This is going to sound crazy…well, crazier than usual, coming from me. I haven’t been in therapy (actual, real therapy with a doctor and insurance copays and everything) since I was nineteen. But there are times when life is really fucking me over, or my mother is especially driving me up the wall, when a glass of wine and a bitch session with my friends just doesn’t cut it. It’s times like these when I think about getting back into therapy, but the visit to my doctor to get a referral so my insurance will pay for it just seems like a lot of work.
It’s times like these that I have conversations with my imaginary therapist.
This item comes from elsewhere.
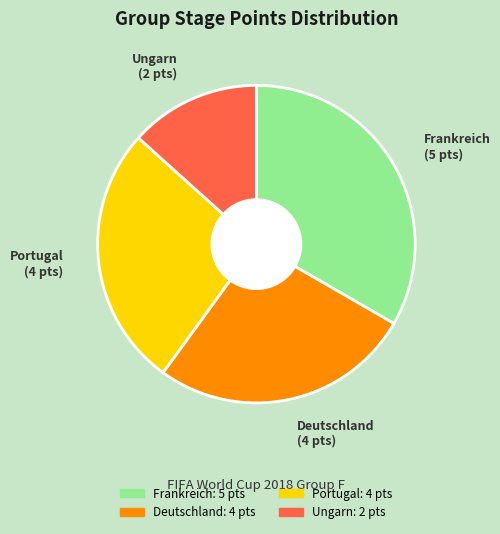

What is the ratio of the value at Deutschland to the value at Frankreich?

0.8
I’m not delusional. I don’t lay on the couch in my living room and create an entire person in my head sitting before me with a notepad and reading glasses asking, “So how do you feel about that?” It’s more of a metaphor. And about ninety percent of these discussions actually take place when I’m driving, which I’m sure has gotten me more than a few strange looks whilst stuck in traffic.
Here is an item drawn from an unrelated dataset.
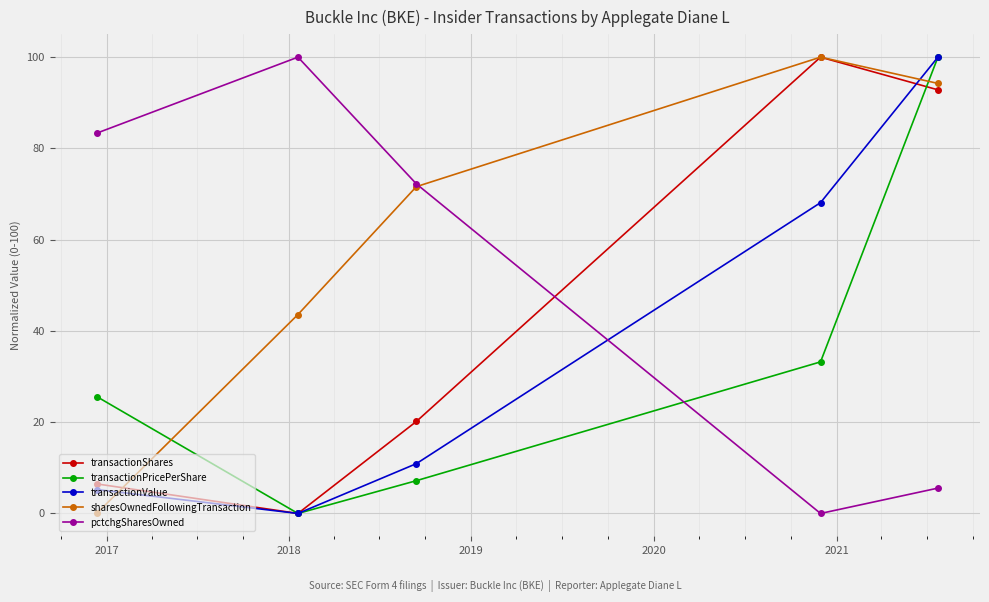

How many intersections are there between pctchgSharesOwned and transactionShares?

1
I simply sit in my car and talk through it—talk out whatever it is that’s bothering me aloud. (Yes, I talk to myself. At least I have the balls to admit it. And no one but me ever answers, so I think I’m good.) There is just something about saying it out loud even when no one else is going to hear it that is so cathartic. And when I get to a point where I’m stuck, where I don’t have the answers and I’m still angry or sad or upset, I ask myself WWTS—What Would a Therapist Say?
Sometimes it’s the old cliché: why do I feel this way? It pisses me off even when I’m the one asking it, but sometimes that’s the question that needs answering. More often, it’s things like, why does this bother me so much? Why does it matter? Why can’t I say this to so-and-so? Do I really need to say this to them; will it do any good or just cause harm to our relationship? And sometimes, it’s not even a question. I think about the things my real-life therapist used to say: that what I feel is valid simply because I feel it. That no one’s opinion on my life is more important than my own. That parents are just as flawed as their children; that it is our flaws that make us human.
It doesn’t always fix anything, but it makes me feel better. It helps me organize my thoughts and feelings a little more clearly. And unlike speaking to a real therapist, I can say the same thing over and over, as many times as I need to, until it makes sense to me, without worrying about how I sound or if I’m boring or coming across as an incredible narcissist.
I’m not saying there’s no need for real therapists; I wouldn’t be able to make heads or tails of any of this if it weren’t for my own history in therapy. And there are things I may never be able to resolve on my own, things that keep coming up in these little imaginary therapy sessions over and over again. But I am reminded again of things my real therapist used to say, in regard to whether or not I needed to stay in therapy. He said I was a smart kid, that the tools he’d given me and the strategies he’d taught me would get me through a lot. That if I needed to get back into it, I’d know when it was time.
For now, my imaginary therapist and I are getting through just fine.
P.S. I have decided that if I were going to personify my imaginary therapist, he would TOTALLY be Sir Ian McKellen. Not as Gandalf, just as himself.
P.P.S. Maybe Gandalf on special occasions…If you need me, I’ll be going with these nice gentlemen in the white coats now.